Additional Changes to the Federal Student Loan Program

Alongside the increased autopay discount, the federal government’s “Big Beautiful Bill” has introduced several new changes to the student loan repayment process. Starting July 1, 2026, new borrowers will have to choose between a standard repayment plan or the income-based Repayment Assistance Plan (RAP).

The RAP replaces previous income-driven repayment plans and extends the repayment period to 30 years before the remaining loan balance is forgiven. This is an increase from the previous 20 or 25 years under older plans. Borrowers with existing loans can continue with their current repayment plans if they choose.

Other changes include new caps on federal student loans, restrictions on Pell Grants, and limits on loan forbearance. The Trump administration has also announced new restrictions on the Public Service Loan Forgiveness (PSLF) program, which will affect borrowers working at nonprofits that do not align with the government’s policy agenda.

The Broader Impact of Student Loan Reforms

The Trump administration has taken a firm stance on student loan policies, with Education Secretary Linda McMahon stating, “American taxpayers will no longer be forced to serve as collateral for irresponsible student loan policies.” The administration has also moved the federal student loan portfolio to the Small Business Administration, although most loan activity remains under the Education Department.

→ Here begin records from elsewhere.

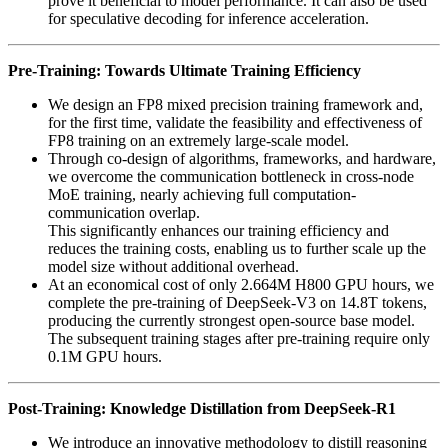
prove it beneficial to model performance. It can also be used
for speculative decoding for inference acceleration.
Pre-Training: Towards Ultimate Training Efficiency
We design an FP8 mixed precision training framework and,
for the first time, validate the feasibility and effectiveness of
FP8 training on an extremely large-scale model.
Through co-design of algorithms, frameworks, and hardware,
we overcome the communication bottleneck in cross-node
MoE training, nearly achieving full computation-
communication overlap.
This significantly enhances our training efficiency and
reduces the training costs, enabling us to further scale up the
model size without additional overhead.
At an economical cost of only 2.664M H800 GPU hours, we
complete the pre-training of DeepSeek-V3 on 14.8T tokens,
producing the currently strongest open-source base model.
The subsequent training stages after pre-training require only
0.1M GPU hours.
Post-Training: Knowledge Distillation from DeepSeek-R1
We introduce an innovative methodology to distill reasoning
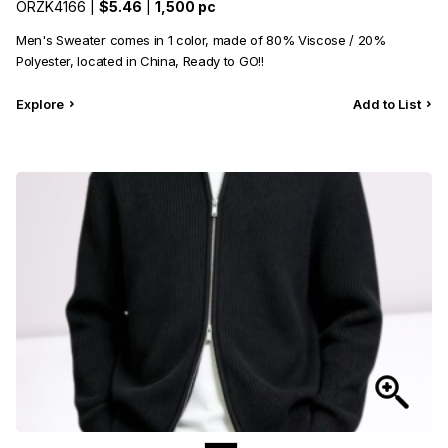
ORZK4166 |
$5.46
|
1,500 pc
Men's Sweater comes in 1 color, made of 80% Viscose / 20%
Polyester, located in China, Ready to GO!!
Explore
Add to List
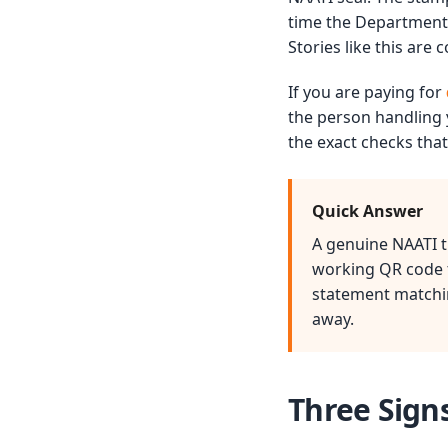
time the Department 
Stories like this are
If you are paying for
the person handling 
the exact checks that
Quick Answer
A genuine NAATI tr
working QR code th
statement matchin
away.
Three Sign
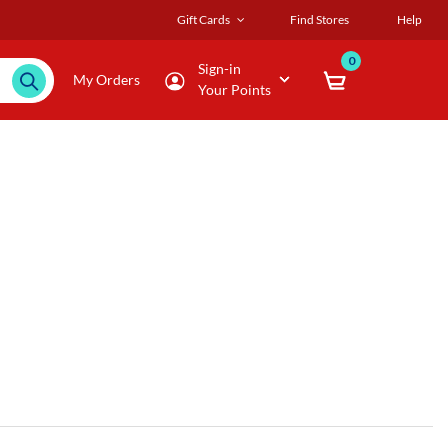
Gift Cards
Find Stores
Help
0
Sign-in
My Orders
Your Points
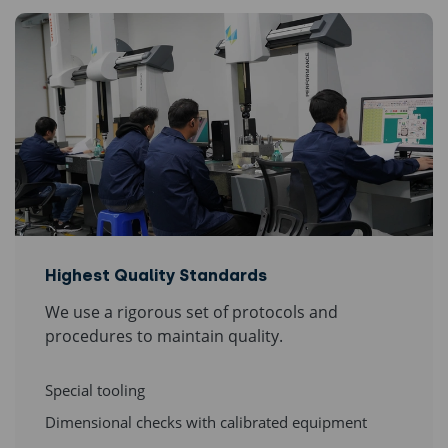
Highest Quality Standards
We use a rigorous set of protocols and
procedures to maintain quality.
Special tooling
Dimensional checks with calibrated equipment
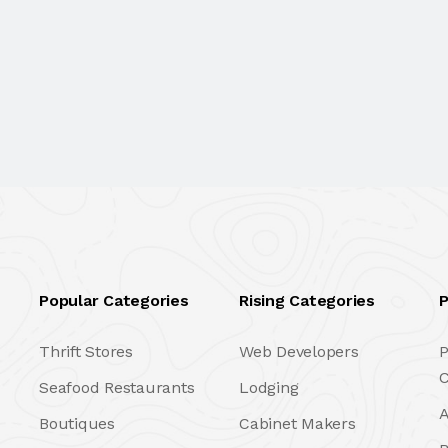
Popular Categories
Rising Categories
P
Thrift Stores
Web Developers
P
C
Seafood Restaurants
Lodging
A
Boutiques
Cabinet Makers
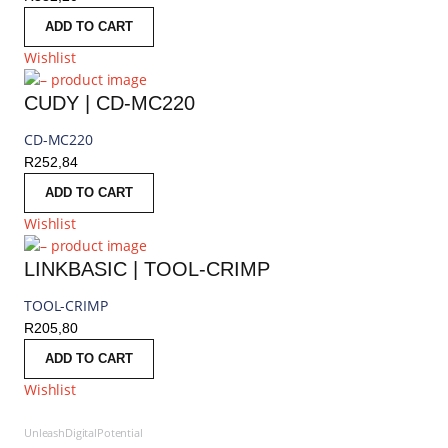
ADD TO CART
Wishlist
CUDY | CD-MC220
CD-MC220
R
252,84
ADD TO CART
Wishlist
LINKBASIC | TOOL-CRIMP
TOOL-CRIMP
R
205,80
ADD TO CART
Wishlist
UnleashDigitalPotential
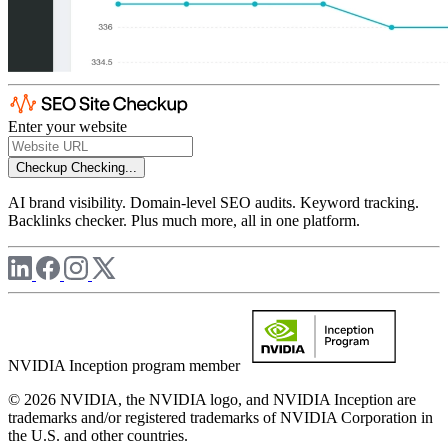
Enter your website
Checkup
Checking...
AI brand visibility. Domain-level SEO audits. Keyword tracking.
Backlinks checker. Plus much more, all in one platform.
NVIDIA Inception program member
© 2026 NVIDIA, the NVIDIA logo, and NVIDIA Inception are
trademarks and/or registered trademarks of NVIDIA Corporation in
the U.S. and other countries.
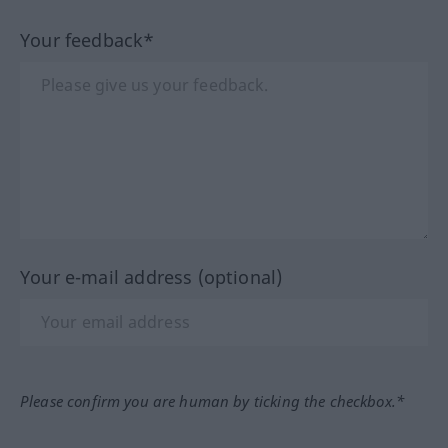
Your feedback*
Your e-mail address (optional)
Please confirm you are human by ticking the checkbox.*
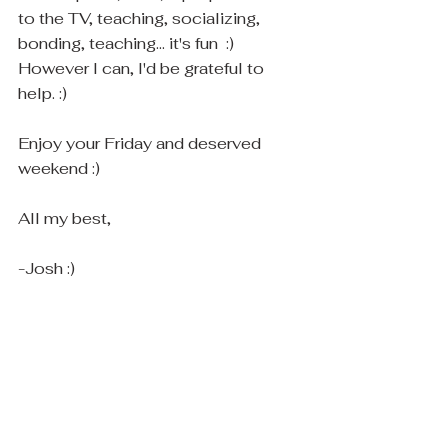
to the TV, teaching, socializing, 
bonding, teaching... it's fun  :) 
However I can, I'd be grateful to 
help. :)  
Enjoy your Friday and deserved 
weekend :)
All my best,
-Josh :)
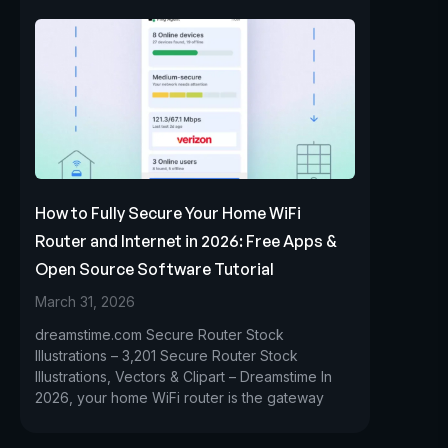
How to Fully Secure Your Home WiFi
Router and Internet in 2026: Free Apps &
Open Source Software Tutorial
March 31, 2026
dreamstime.com Secure Router Stock
Illustrations – 3,201 Secure Router Stock
Illustrations, Vectors & Clipart – Dreamstime In
2026, your home WiFi router is the gateway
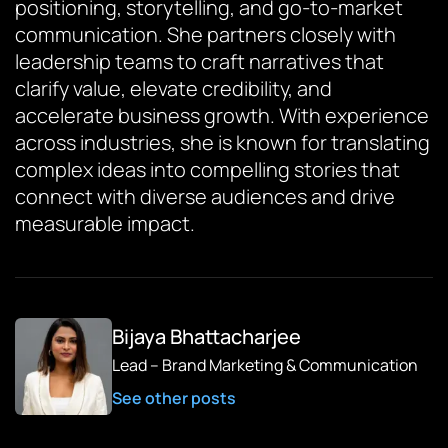
positioning, storytelling, and go-to-market
communication. She partners closely with
leadership teams to craft narratives that
clarify value, elevate credibility, and
accelerate business growth. With experience
across industries, she is known for translating
complex ideas into compelling stories that
connect with diverse audiences and drive
measurable impact.
Bijaya Bhattacharjee
Lead – Brand Marketing & Communication
See other posts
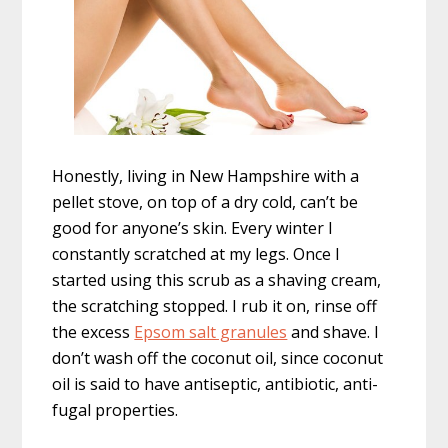
Honestly, living in New Hampshire with a
pellet stove, on top of a dry cold, can’t be
good for anyone’s skin. Every winter I
constantly scratched at my legs. Once I
started using this scrub as a shaving cream,
the scratching stopped. I rub it on, rinse off
the excess
Epsom salt granules
and shave. I
don’t wash off the coconut oil, since coconut
oil is said to have antiseptic, antibiotic, anti-
fugal properties.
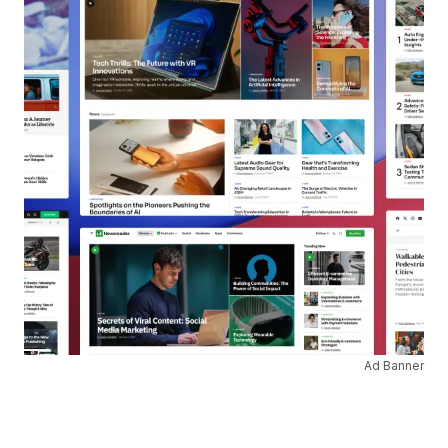
Ad Banner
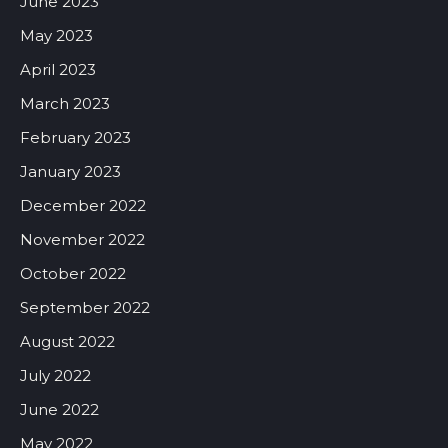
June 2023
May 2023
April 2023
March 2023
February 2023
January 2023
December 2022
November 2022
October 2022
September 2022
August 2022
July 2022
June 2022
May 2022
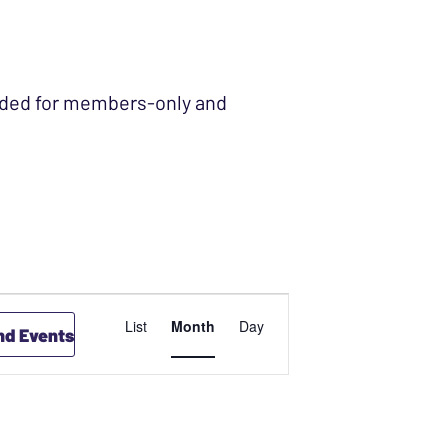
ended for members-only and
EVENT
List
Month
Day
nd Events
VIEWS
NAVIGATION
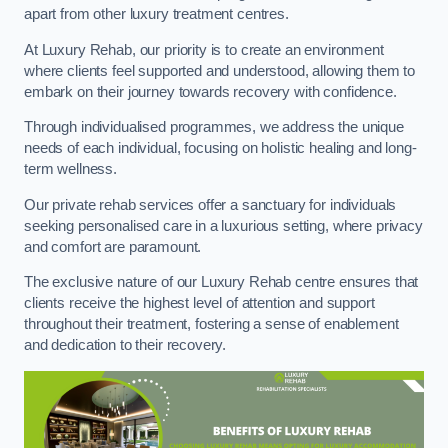
apart from other luxury treatment centres.
At Luxury Rehab, our priority is to create an environment
where clients feel supported and understood, allowing them to
embark on their journey towards recovery with confidence.
Through individualised programmes, we address the unique
needs of each individual, focusing on holistic healing and long-
term wellness.
Our private rehab services offer a sanctuary for individuals
seeking personalised care in a luxurious setting, where privacy
and comfort are paramount.
The exclusive nature of our Luxury Rehab centre ensures that
clients receive the highest level of attention and support
throughout their treatment, fostering a sense of enablement
and dedication to their recovery.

Debt collections on defaulted student loans resumed last year, impacting millions of borrowers. The Education Department has also started garnishing wages and reporting delinquencies to credit bureaus, which can significantly affect borrowers’ credit scores.

For borrowers enrolled in the SAVE plan, the transition to new repayment options will begin on July 1, 2026. Those who do not act will be automatically placed in the standard repayment plan, which has fixed payments over 10 years. The new RAP offers a more flexible approach, with monthly payments tied to income ranging from 1% to 10% of earnings.

As the student loan landscape continues to evolve, borrowers must stay informed about these changes and take advantage of available benefits, such as the increased autopay discount. By doing so, they can better manage their debt and work towards financial stability.